Canadian ready for breakout year in 2012
Being a teenager is not an easy thing for anyone, and those years are often fraught with tough decisions.
For Alena Sharp, she had a big decision to make as a 17-year-old, namely which sport to focus her full attention on. It was a decision that changed the course of her life.
The Canadian grew up playing soccer, hockey and golf, but when she entered her late teens, Sharp found herself at a crossroads. She knew she had the ability to continue to play sports at higher levels, but wasn’t sure which sport to pick.
Fate intervened and Sharp chose golf. Clearly, it was the right decision.
Ready to begin her seventh season on the LPGA Tour, Sharp has four top-10 finishes and $874,564 in career earnings. She is still looking for a breakout season, but knows that her decision all those years ago to focus on golf was the right one.
“I maybe could have gotten a hockey scholarship, but there was nothing after college in the hockey world,” said Sharp, who began playing golf at age 10. “I stopped playing hockey at age 17, because I didn’t want to get hurt. I knew there were a lot of opportunities for getting a golf scholarship, and after working hard for four years, I saw that turning professional was the way to go.
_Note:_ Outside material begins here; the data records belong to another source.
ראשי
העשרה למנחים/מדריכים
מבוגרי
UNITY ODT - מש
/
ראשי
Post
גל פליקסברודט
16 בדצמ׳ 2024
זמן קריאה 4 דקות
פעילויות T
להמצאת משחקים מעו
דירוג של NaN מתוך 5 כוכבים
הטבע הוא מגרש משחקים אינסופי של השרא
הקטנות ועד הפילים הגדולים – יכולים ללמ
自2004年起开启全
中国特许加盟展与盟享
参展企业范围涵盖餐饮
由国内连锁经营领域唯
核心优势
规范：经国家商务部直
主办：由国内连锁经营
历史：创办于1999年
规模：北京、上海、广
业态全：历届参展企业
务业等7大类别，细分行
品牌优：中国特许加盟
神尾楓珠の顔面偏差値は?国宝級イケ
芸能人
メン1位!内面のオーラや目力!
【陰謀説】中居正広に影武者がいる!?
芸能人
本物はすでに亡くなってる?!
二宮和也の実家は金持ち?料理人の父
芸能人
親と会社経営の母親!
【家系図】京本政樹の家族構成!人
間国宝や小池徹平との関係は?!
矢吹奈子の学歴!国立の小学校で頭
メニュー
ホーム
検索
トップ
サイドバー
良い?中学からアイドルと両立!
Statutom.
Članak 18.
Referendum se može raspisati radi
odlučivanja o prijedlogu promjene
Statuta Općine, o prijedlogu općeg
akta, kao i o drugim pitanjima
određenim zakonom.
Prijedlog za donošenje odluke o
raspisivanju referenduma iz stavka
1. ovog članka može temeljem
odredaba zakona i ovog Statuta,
I got a little better every year and just got more confident.”
Not only has golf afforded her the chance to earn a living while traveling the world, it has given Sharp a platform on which to help others. In 2006, she started the Alena Sharp Charity Classic, which benefited Alzheimer’s research and charities, in honor of her grandmother, who is afflicted with the disease.
Last year, she teamed with fellow Tour pro Beth Bader to conduct the Bader-Sharp Shootout, which benefited Alzheimer’s and pancreatic cancer charities. Bader’s mother suffers from pancreatic cancer, and she and Sharp have become good friends through the Tour.
“I think it’s really important,” Sharp said of her charity involvement. “I wanted to raise money for research and to give back. We just think it’s really important to give back as role models in our community and show that we care about where we live and the people around us.”
Sharp relishes being an LPGA pro for many reasons, one of which is the opportunities it gives her to help others.
“It definitely helps that we play on the LPGA and can do these type of events,” she said. “If we just worked in an office, I don’t think we’d raise as much money as we do.”
When she’s not working on her game or focused on her charity pursuits, Sharp can often be found in the gym, where she says she goes at least four times a week. She still plays some hockey and also enjoys mountain biking, hiking and rollerblading. It’s important for her to chase after her other interests away from the game just as diligently as she chases down golf balls on the course.
Sharp has worked hard on relaxing more on the course and not being so hard on herself. The result has been a more enjoyable time inside the ropes.“Obviously, it’s serious because it’s our job, but it’s important to not take it so seriously that you’re stressed out,” Sharp said. “I try to keep it light and have fun out there.”